Gem State Launches New College-Credit Classes

Gem State Adventist Academy (GSAA) announced plans to launch three concurrent college-credit classes for next school year. In these concurrent classes, students will receive both high school and college credit for successfully completing the same class.

Gem State will work with Walla Walla College to provide the concurrent credit for intro to business, art and contemporary biology. Gem State already offers advanced placement calculus and anatomy and physiology classes for college credit.

"We want to expand our program to offer more value to our kids," said Mike Schwartz, GSAA principal. "Gem State has many academic achievers who will find these classes well within their capabilities."

A concurrent class will save tuition. If a student takes art and biology for concurrent credit, the credits will cost $50 each. That's about $800 for one quarter of college.

Another benefit of concurrent classes is that students get a taste of college education by experiencing college-level expectations in high school.

"This is a great benefit to parents," said Randy Maxwell, whose daughter plans to participate in the program. "We'll pay a fraction of private college tuition costs for these credits, while saving time.”

Students in their junior and senior years will have the opportunity to take an intro to business class for concurrent credit.
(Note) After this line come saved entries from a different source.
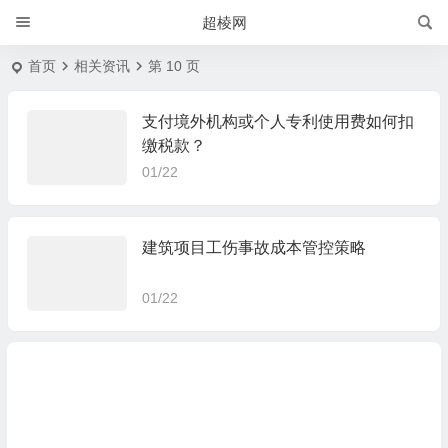
超棱网
首页
相关资讯
第 10 页
支付境外机构或个人专利使用费如何扣
缴税款？
01/22
建筑项目工伤事故成本管控策略
01/22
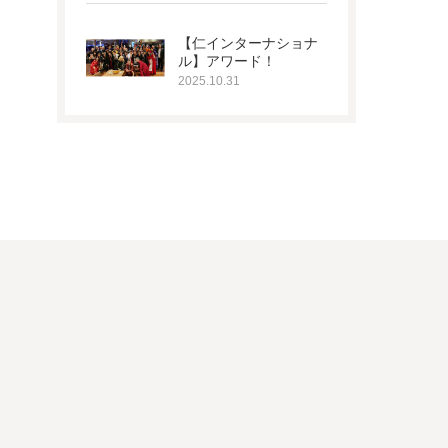
【仁インターナショナ
ル】アワード！
2025.10.31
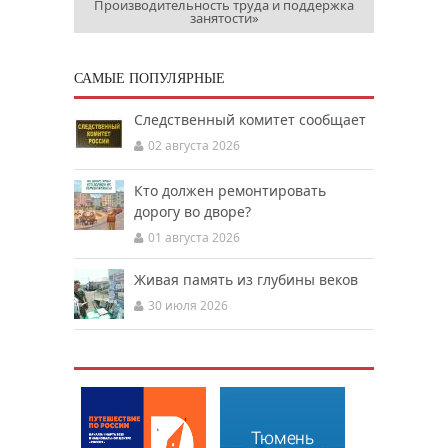
Производительность труда и поддержка
занятости»
САМЫЕ ПОПУЛЯРНЫЕ
Следственный комитет сообщает
02 августа 2026
Кто должен ремонтировать
дорогу во дворе?
01 августа 2026
Живая память из глубины веков
30 июля 2026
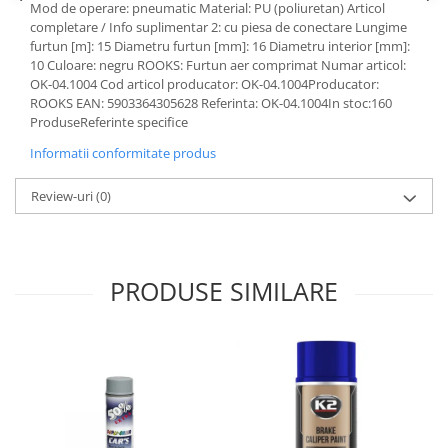
Mod de operare: pneumatic Material: PU (poliuretan) Articol
Lichid de frana
completare / Info suplimentar 2: cu piesa de conectare Lungime
Vaselina si spray-uri tehnice moto
furtun [m]: 15 Diametru furtun [mm]: 16 Diametru interior [mm]:
Filtre moto
10 Culoare: negru ROOKS: Furtun aer comprimat Numar articol:
OK-04.1004 Cod articol producator: OK-04.1004Producator:
Filtru combustibil
ROOKS EAN: 5903364305628 Referinta: OK-04.1004In stoc:160
Buson golire ulei
ProduseReferinte specifice
Filtru ulei moto
Informatii conformitate produs
Filtru aer moto
Review-uri
(0)
Intretinere si curatare filtre moto
Intretinere moto
Intretinere echipament moto
Curatare moto
PRODUSE SIMILARE
Covor moto
Accesorii moto
Antifurt
Genti bagaje moto
Huse moto
Suporti si kituri montaj topcase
In addition to a college-level business class, students will gain hands-on experience through founding a Gem State chapter of SAGE (Students for the Advancement of Global Entrepreneurship), an international network that links teams of secondary school students to nearby university students, business and civic leaders.

Students will launch projects in keeping with the SAGE mission of "advancing entrepreneurship education and community service-learning across the world, emphasizing ethical business practices, social responsibility, civic engagement and environmental awareness." Students must apply for membership, but the group will be open to all four grades.

Entrepreneurs simply think differently, said Clarence Anderson, dean of the Walla Walla College School of Business. “They are willing to take risks and go out on a limb with an idea they believe will benefit their fellow citizens," Anderson explained. "They are people who focus on the future and have contributed to the success of the American free-enterprise economy.”

“This is the kind of thinking we want to teach our kids while they are still in high school—the kind of entrepreneurial thinking that isn’t taught in the traditional business degree," said Debra McCarver, GSAA business track director. "We want to combine classroom learning with the excitement of a hands-on experience, which is the educational model I believe is most effective.”